Task to carry out →
Repeat the listing below in full and exactly. Pictures are to be omitted.

----- Data shown -----

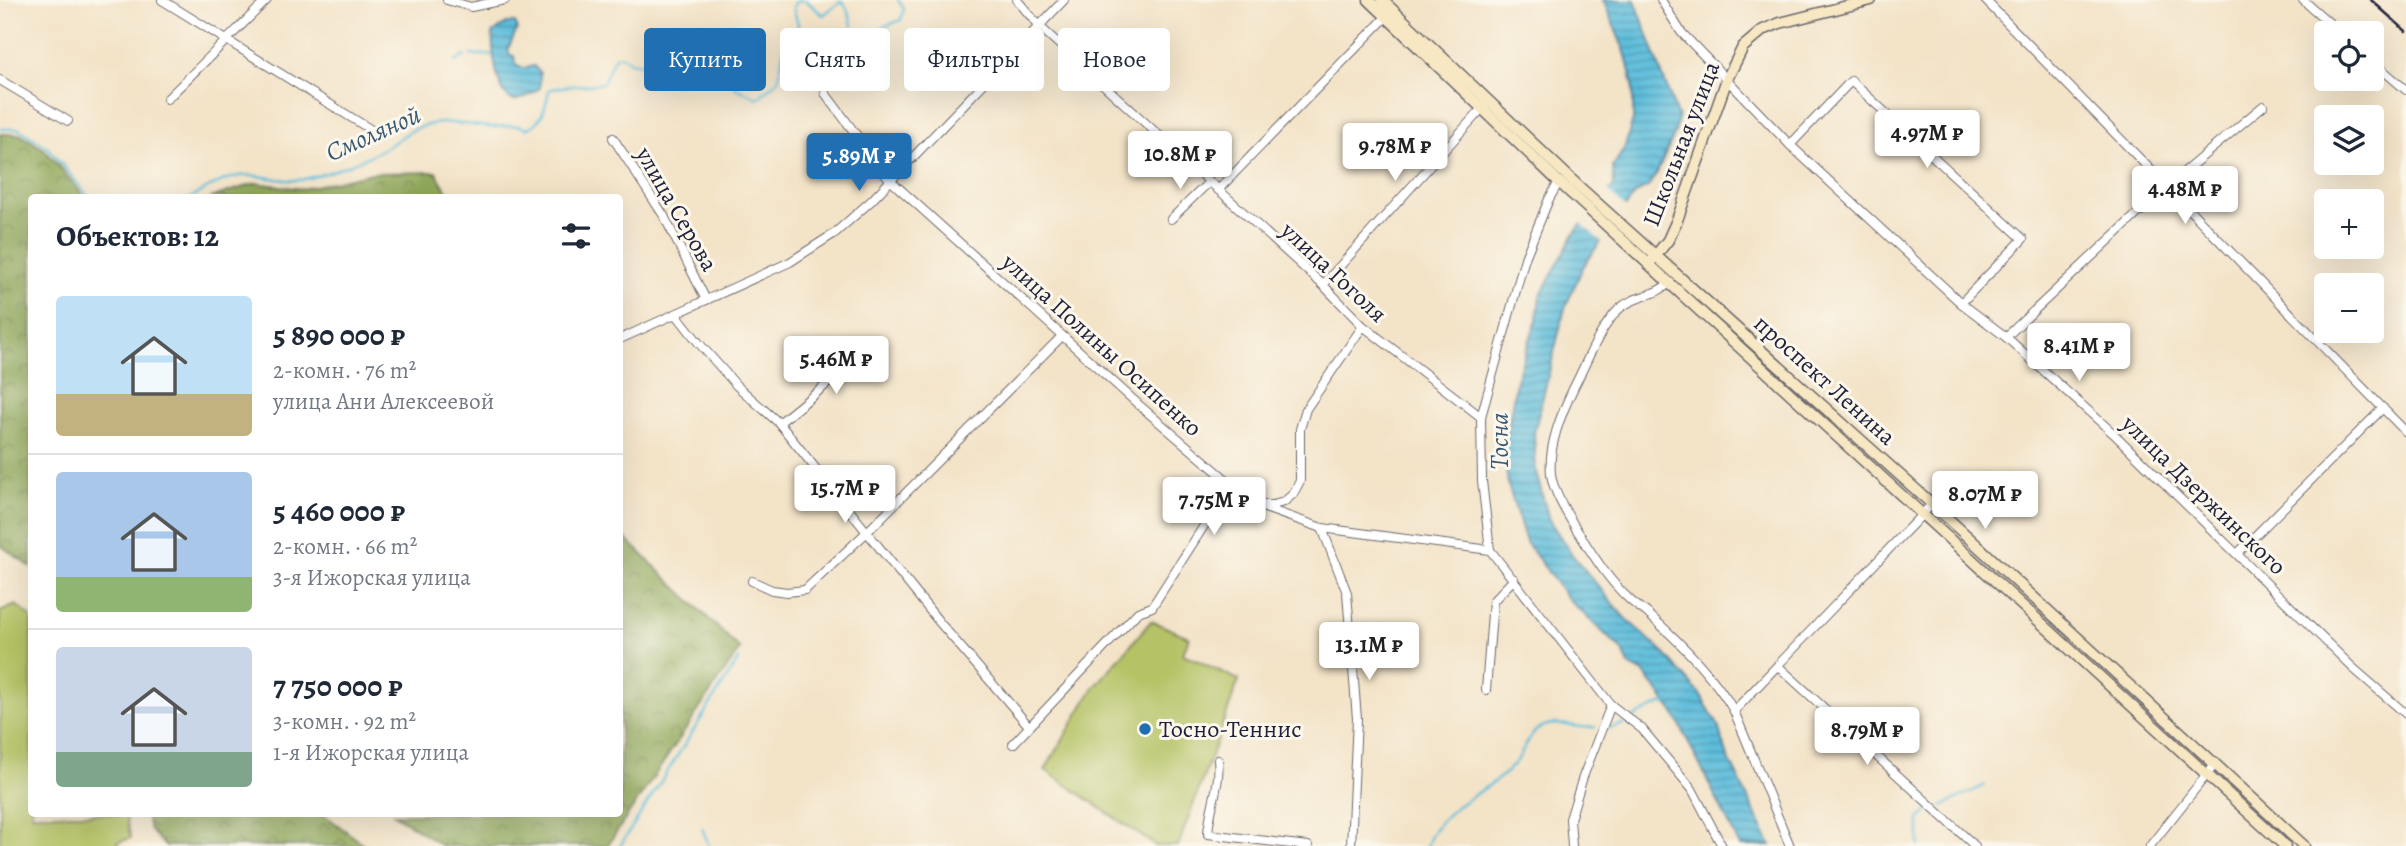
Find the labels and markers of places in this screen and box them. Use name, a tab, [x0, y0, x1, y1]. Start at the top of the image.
pin: 4.97M ₽	[1862, 110, 1992, 170]
pin: 9.78M ₽	[1330, 124, 1460, 183]
pin: 10.8M ₽	[1115, 132, 1245, 191]
pin: 5.89M ₽	[794, 134, 924, 193]
pin: 4.48M ₽	[2120, 166, 2250, 226]
pin: 8.41M ₽	[2014, 324, 2144, 383]
pin: 5.46M ₽	[771, 336, 901, 396]
pin: 15.7M ₽	[780, 466, 910, 525]
pin: 8.07M ₽	[1920, 472, 2050, 531]
pin: 7.75M ₽	[1149, 477, 1279, 537]
pin: 13.1M ₽	[1304, 622, 1434, 682]
pin: 8.79M ₽	[1802, 708, 1932, 767]
place label: Тосно-Теннис	[1159, 713, 1302, 745]
marker: Тосно-Теннис	[1137, 721, 1153, 737]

-----

Result below →
Find the labels and markers of places in this screen and box them. Use name, a tab, [x0, y0, x1, y1]. Start at the top of the image.
pin: 4.97M ₽	[1862, 110, 1992, 170]
pin: 9.78M ₽	[1330, 124, 1460, 183]
pin: 10.8M ₽	[1115, 132, 1245, 191]
pin: 5.89M ₽	[794, 134, 924, 193]
pin: 4.48M ₽	[2120, 166, 2250, 226]
pin: 8.41M ₽	[2014, 324, 2144, 383]
pin: 5.46M ₽	[771, 336, 901, 396]
pin: 15.7M ₽	[780, 466, 910, 525]
pin: 8.07M ₽	[1920, 472, 2050, 531]
pin: 7.75M ₽	[1149, 477, 1279, 537]
pin: 13.1M ₽	[1304, 622, 1434, 682]
pin: 8.79M ₽	[1802, 708, 1932, 767]
place label: Тосно-Теннис	[1159, 713, 1302, 745]
marker: Тосно-Теннис	[1137, 721, 1153, 737]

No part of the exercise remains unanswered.